An interim analysis of the day-5 CMR data after enrolment of 78 of a planned 200 patients demonstrated no significant between-group difference in the primary endpoint (infarct size: bivalirudin 25.0±19.7% vs. UFH 27.1±20.7%; p=0.75), and the study was terminated for futility. Interestingly, microcirculatory resistance was lower with bivalirudin than UFH (43.5±21.6 vs. 68.7±35.8 mmHg, p=0.014), while CMR microvascular obstruction was comparable in both groups. Clinical outcomes and bleeding events were similar between groups.

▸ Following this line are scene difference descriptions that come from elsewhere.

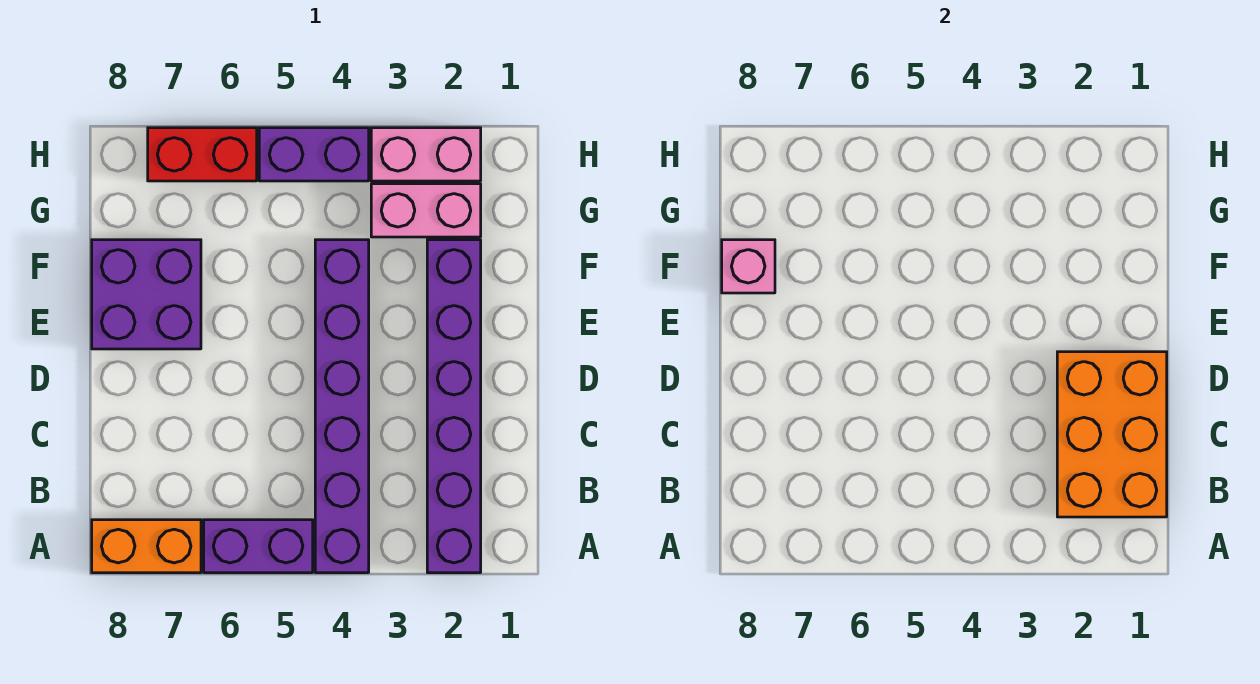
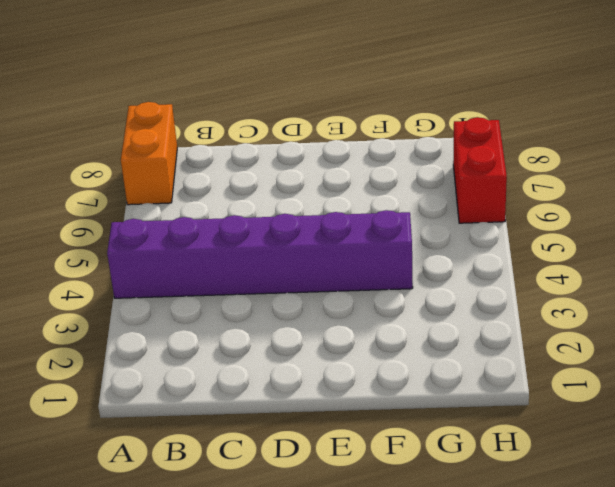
none -> purple brick A2:F2 level 1
none -> purple brick A5:A6 level 1

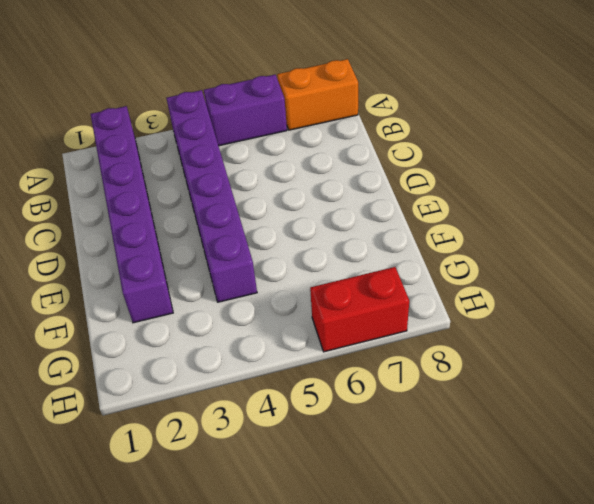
none -> purple brick E7:F8 level 1
none -> pink brick G2:G3 level 1

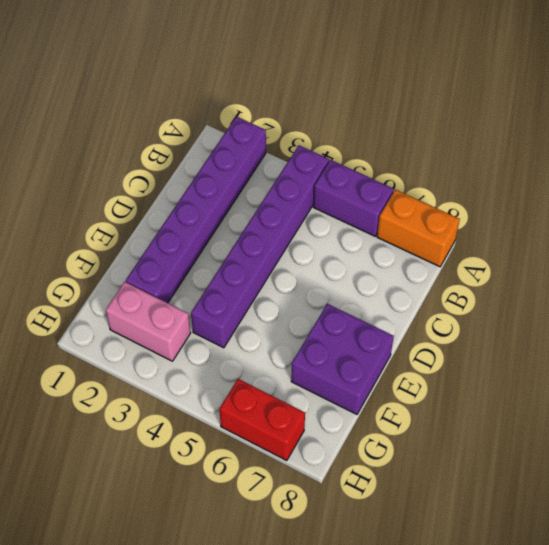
none -> pink brick H2:H3 level 1
none -> purple brick H4:H5 level 1

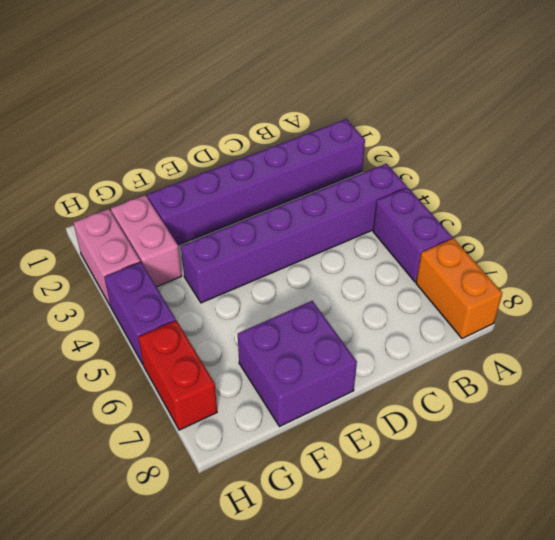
none -> orange brick B1:D2 level 2
none -> pink brick F8 level 2

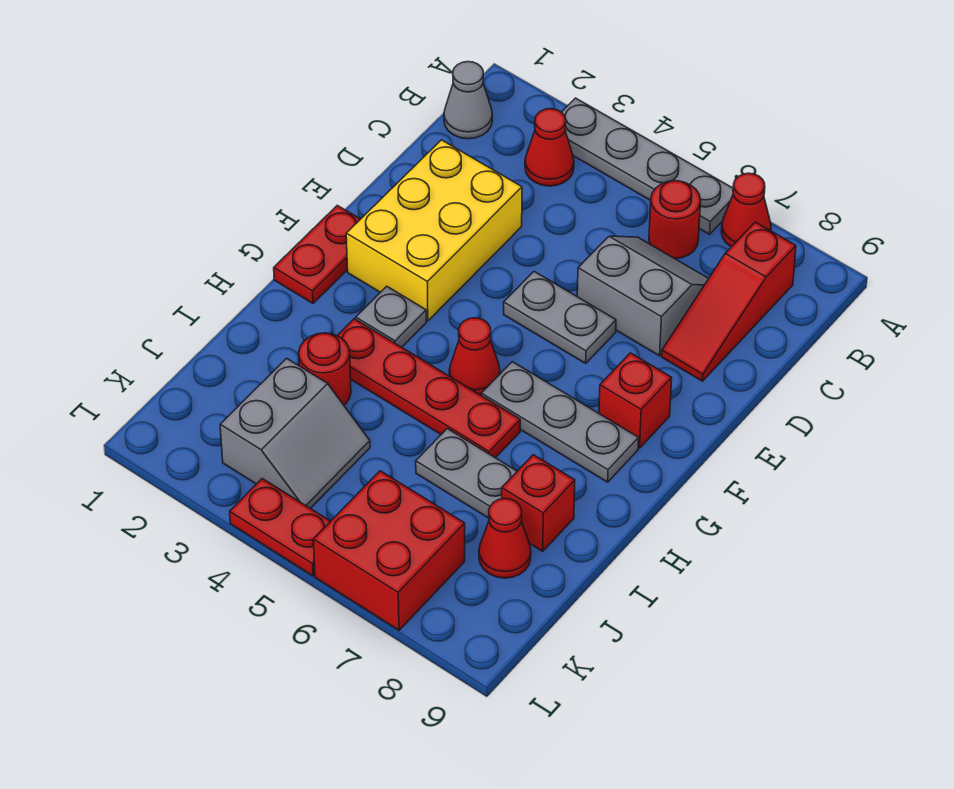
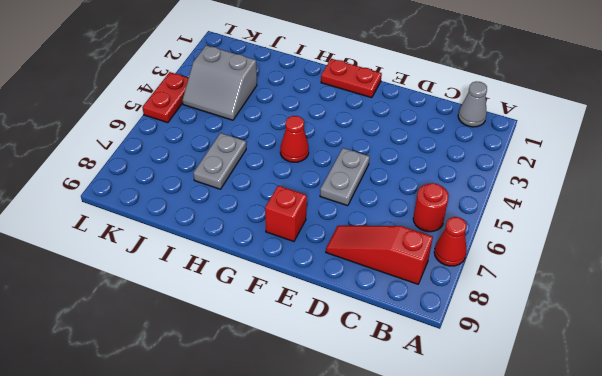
none -> grey plate A3:A6 level 1
none -> red cone B3 level 1
none -> grey slope C6:D7 level 1 top D

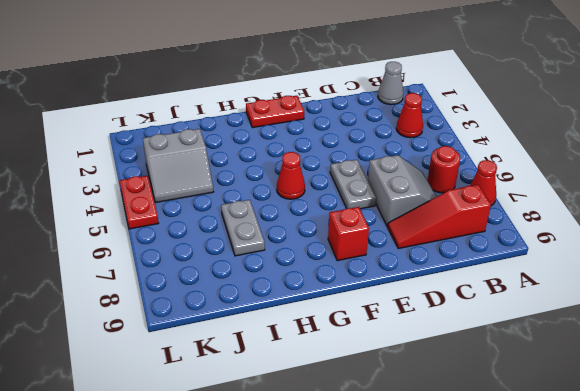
none -> grey plate A3:A6 level 1
none -> yellow brick D2:F3 level 1
none -> grey plate G3 level 1

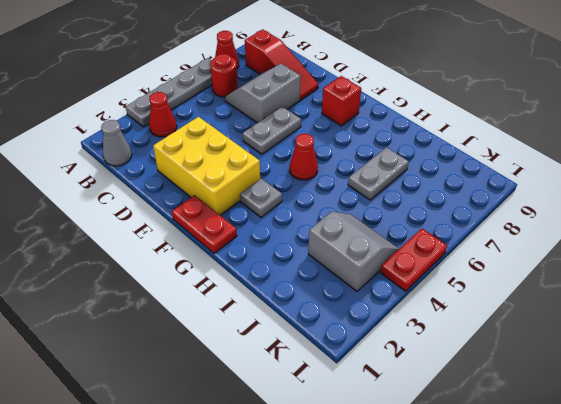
none -> grey plate G6:G8 level 1
none -> red plate H3:H6 level 1
none -> red round brick I3 level 1

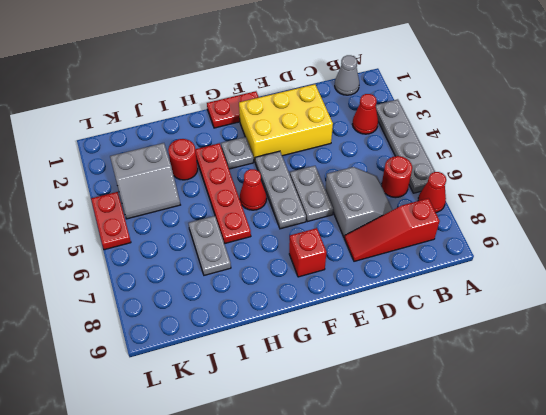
grey plate F4:F6 level 1 -> grey plate G6:G8 level 1
none -> red brick I8 level 1
none -> red cone J8 level 1
none -> red brick K6:L7 level 1

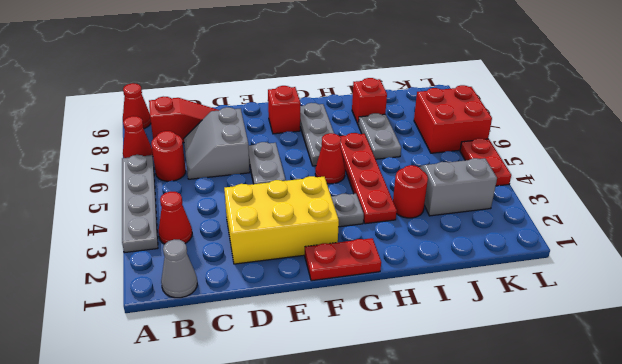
red cone A9 level 1 -> red cone J8 level 1

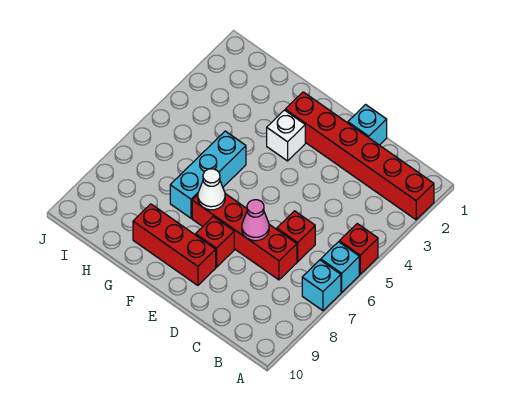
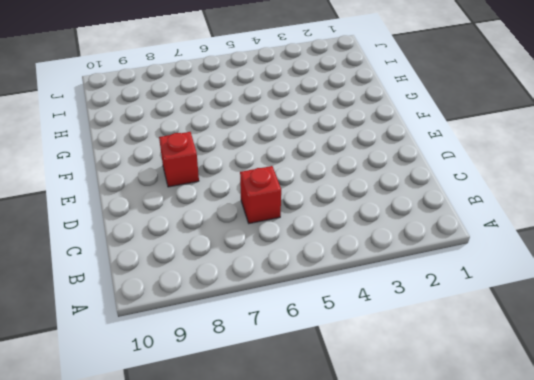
none -> red brick A2:F2 level 1
none -> red brick A5 level 1
none -> cyan brick A6 level 1

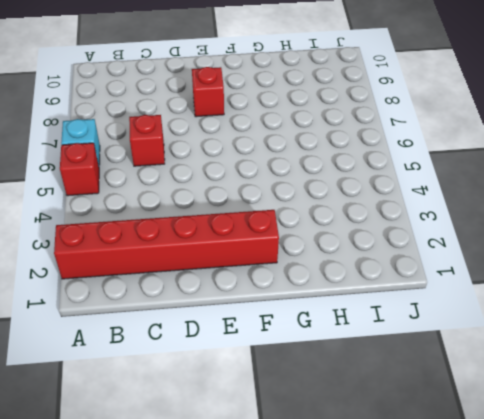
none -> cyan brick A7 level 1
none -> red brick C7:F7 level 1
none -> cyan brick D1 level 1

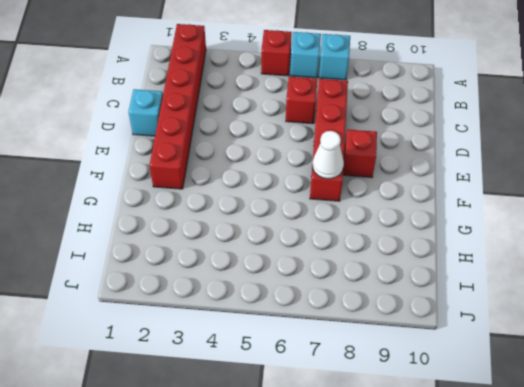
none -> red brick E9:G9 level 1
none -> white brick F3 level 1
none -> cyan brick G5:G7 level 1

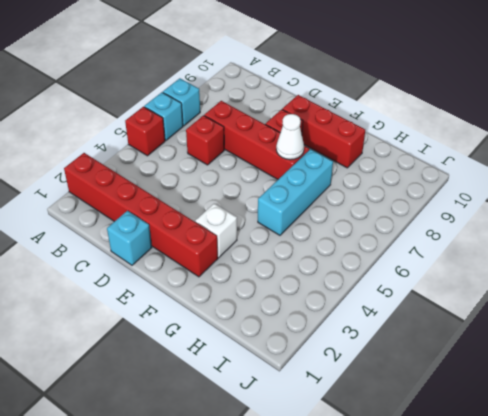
none -> pink cone D7 level 2

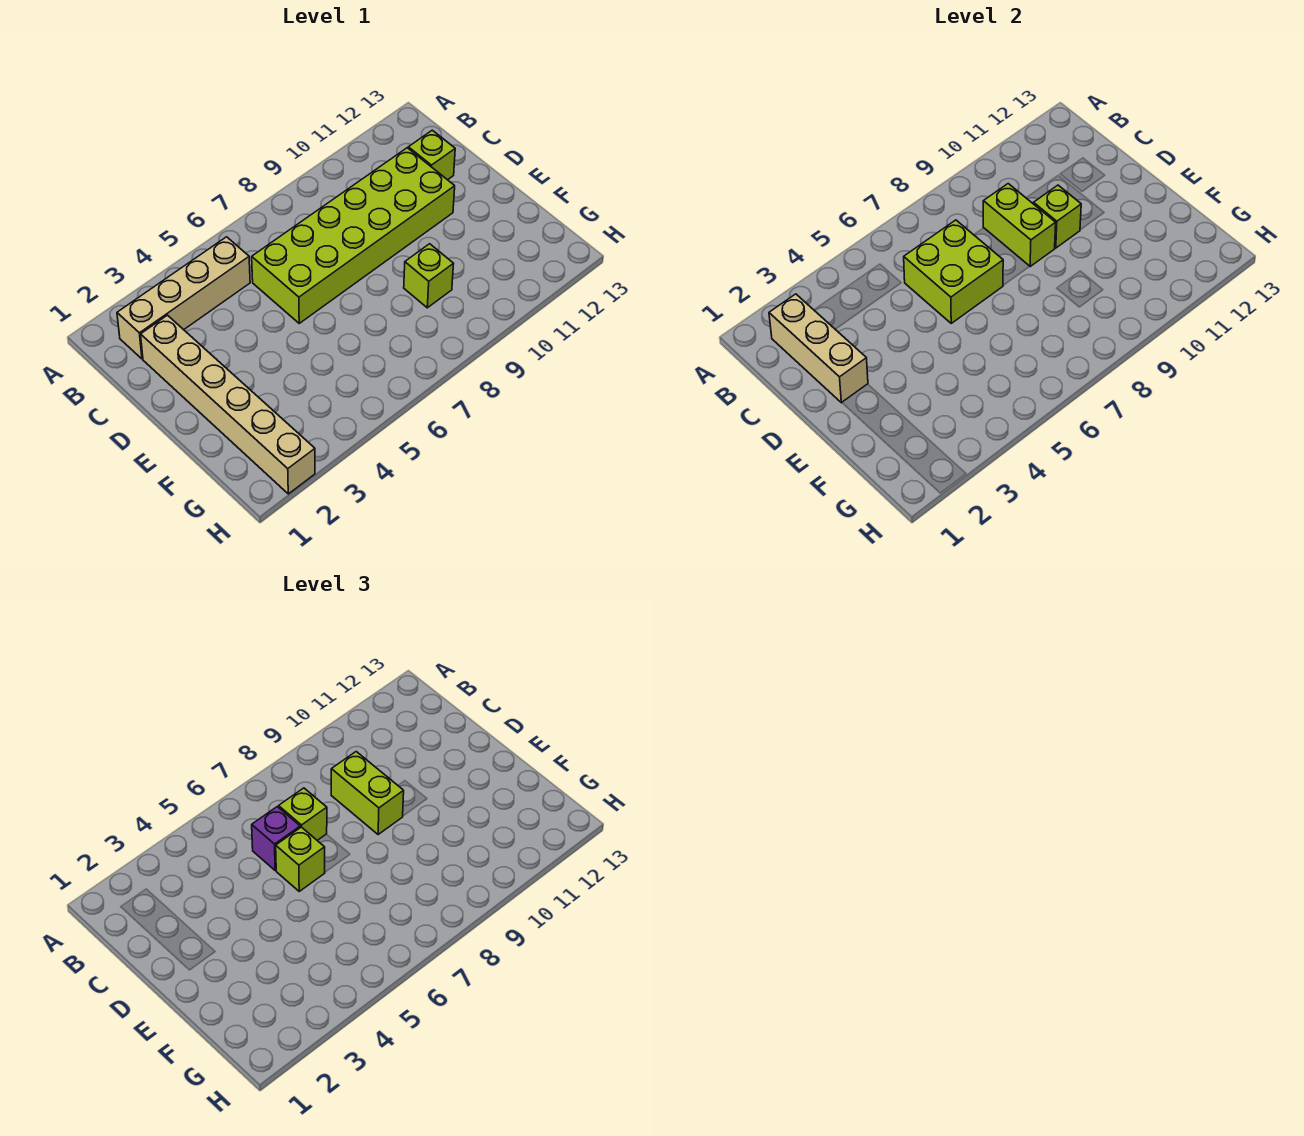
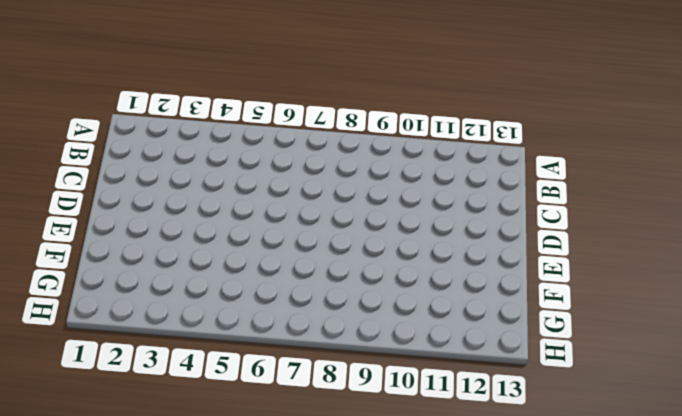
none -> tan brick B2:B5 level 1
none -> tan brick C2:H2 level 1
none -> lime brick C6:D11 level 1

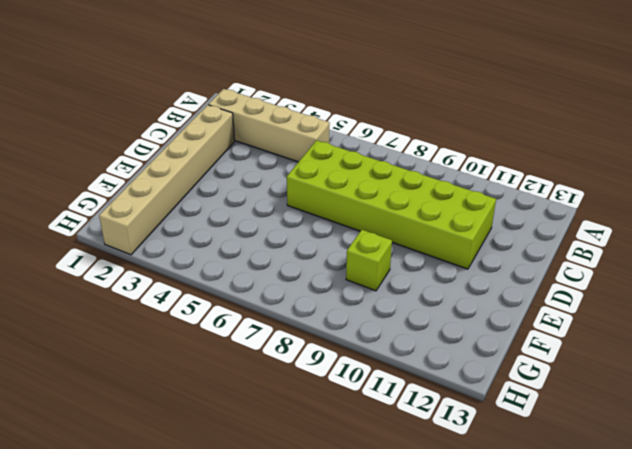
none -> lime brick C12 level 1
none -> tan brick B2:D2 level 2
none -> lime brick C6:D7 level 2

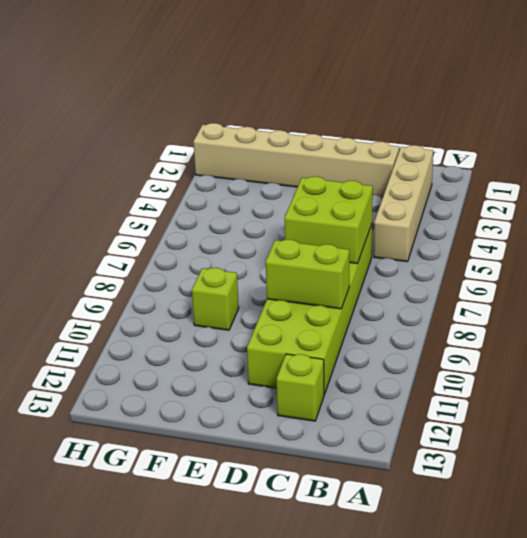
none -> tan brick B2:D2 level 2
none -> lime brick D10 level 2
none -> purple brick C6 level 3

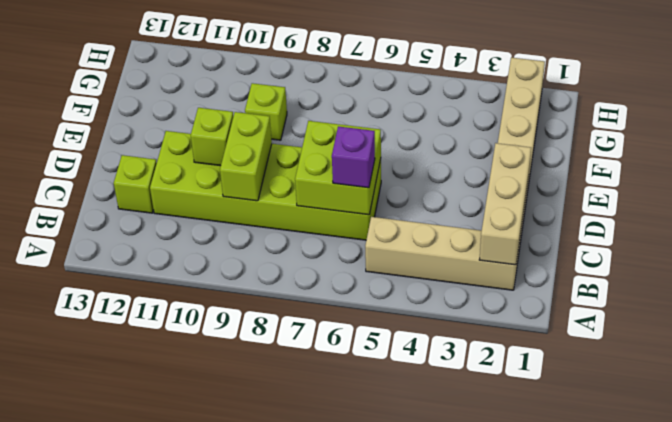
none -> lime brick C7 level 3
none -> lime brick C9:D9 level 3
none -> lime brick D6 level 3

The authors should be commended for undertaking a randomised trial aiming to provide novel mechanistic insight into the comparative efficacy differences observed in some trials comparing bivalirudin and UFH in patients with STEMI21, as well as for pursuing analysis and publication of a negative trial terminated for futility. Indeed, the observations in relation to the differences observed in some of the secondary endpoints deserve further investigation. Nevertheless, important limitations in study design should also be acknowledged when interpreting the results. Foremost among these is that the assumptions on which the test hypothesis was based are not clearly supported by prior published literature. The authors do not clearly describe the basis for the assumption that bivalirudin could reduce infarct size by 23% in comparison to UFH. A CMR substudy from HORIZONS-AMI failed to show any benefit with bivailrudin versus UFH plus abciximab in terms of infarct size within seven days or at six months22, and abciximab versus placebo had shown only a small magnitude effect in infarct size reduction by CMR in another randomised trial23. In addition, in common with other studies in this field, it is difficult to interpret treatment effects with bivalirudin versus UFH when the overwhelming majority of patients had already been treated with heparin prior to randomisation. For the moment, UFH remains the anticoagulant of choice for most patients with STEMI around the world. Nevertheless, van Geuns and colleagues provide a further piece of evidence in the long-running saga of bivalirudin and UFH and do our community some service by the publication of negative trial results, a vital part of the landscape of evidence-based medicine.